Dataset entries
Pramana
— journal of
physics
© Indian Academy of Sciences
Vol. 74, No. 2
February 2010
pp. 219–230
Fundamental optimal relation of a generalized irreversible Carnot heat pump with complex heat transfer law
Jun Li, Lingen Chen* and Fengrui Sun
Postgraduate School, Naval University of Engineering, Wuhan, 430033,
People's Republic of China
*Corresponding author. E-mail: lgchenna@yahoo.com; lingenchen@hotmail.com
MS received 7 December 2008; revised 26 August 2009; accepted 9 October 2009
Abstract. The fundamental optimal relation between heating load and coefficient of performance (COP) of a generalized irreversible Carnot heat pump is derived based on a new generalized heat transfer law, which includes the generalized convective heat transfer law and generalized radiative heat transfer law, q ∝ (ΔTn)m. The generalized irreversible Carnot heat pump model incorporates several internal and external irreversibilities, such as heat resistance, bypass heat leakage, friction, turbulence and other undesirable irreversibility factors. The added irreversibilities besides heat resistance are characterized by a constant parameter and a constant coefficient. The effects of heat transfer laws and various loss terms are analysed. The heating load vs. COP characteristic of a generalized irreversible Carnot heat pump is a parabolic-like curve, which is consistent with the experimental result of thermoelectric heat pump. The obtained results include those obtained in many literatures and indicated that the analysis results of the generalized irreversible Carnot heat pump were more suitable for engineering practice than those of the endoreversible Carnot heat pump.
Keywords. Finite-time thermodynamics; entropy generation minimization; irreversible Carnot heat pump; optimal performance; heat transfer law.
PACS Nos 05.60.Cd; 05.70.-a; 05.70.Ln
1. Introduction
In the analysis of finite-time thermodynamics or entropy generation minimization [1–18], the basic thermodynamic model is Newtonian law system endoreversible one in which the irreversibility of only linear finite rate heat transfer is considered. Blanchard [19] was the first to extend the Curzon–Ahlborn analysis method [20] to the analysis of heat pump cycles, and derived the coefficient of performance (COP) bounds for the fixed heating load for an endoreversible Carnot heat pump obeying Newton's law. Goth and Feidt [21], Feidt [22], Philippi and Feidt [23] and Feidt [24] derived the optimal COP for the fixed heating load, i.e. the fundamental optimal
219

* What is needed *
The records above must be repeated exactly, in their entirety.

* Expected answer *
Pramana
— journal of
physics
© Indian Academy of Sciences
Vol. 74, No. 2
February 2010
pp. 219–230
Fundamental optimal relation of a generalized irreversible Carnot heat pump with complex heat transfer law
Jun Li, Lingen Chen* and Fengrui Sun
Postgraduate School, Naval University of Engineering, Wuhan, 430033,
People's Republic of China
*Corresponding author. E-mail: lgchenna@yahoo.com; lingenchen@hotmail.com
MS received 7 December 2008; revised 26 August 2009; accepted 9 October 2009
Abstract. The fundamental optimal relation between heating load and coefficient of performance (COP) of a generalized irreversible Carnot heat pump is derived based on a new generalized heat transfer law, which includes the generalized convective heat transfer law and generalized radiative heat transfer law, q ∝ (ΔTn)m. The generalized irreversible Carnot heat pump model incorporates several internal and external irreversibilities, such as heat resistance, bypass heat leakage, friction, turbulence and other undesirable irreversibility factors. The added irreversibilities besides heat resistance are characterized by a constant parameter and a constant coefficient. The effects of heat transfer laws and various loss terms are analysed. The heating load vs. COP characteristic of a generalized irreversible Carnot heat pump is a parabolic-like curve, which is consistent with the experimental result of thermoelectric heat pump. The obtained results include those obtained in many literatures and indicated that the analysis results of the generalized irreversible Carnot heat pump were more suitable for engineering practice than those of the endoreversible Carnot heat pump.
Keywords. Finite-time thermodynamics; entropy generation minimization; irreversible Carnot heat pump; optimal performance; heat transfer law.
PACS Nos 05.60.Cd; 05.70.-a; 05.70.Ln
1. Introduction
In the analysis of finite-time thermodynamics or entropy generation minimization [1–18], the basic thermodynamic model is Newtonian law system endoreversible one in which the irreversibility of only linear finite rate heat transfer is considered. Blanchard [19] was the first to extend the Curzon–Ahlborn analysis method [20] to the analysis of heat pump cycles, and derived the coefficient of performance (COP) bounds for the fixed heating load for an endoreversible Carnot heat pump obeying Newton's law. Goth and Feidt [21], Feidt [22], Philippi and Feidt [23] and Feidt [24] derived the optimal COP for the fixed heating load, i.e. the fundamental optimal
219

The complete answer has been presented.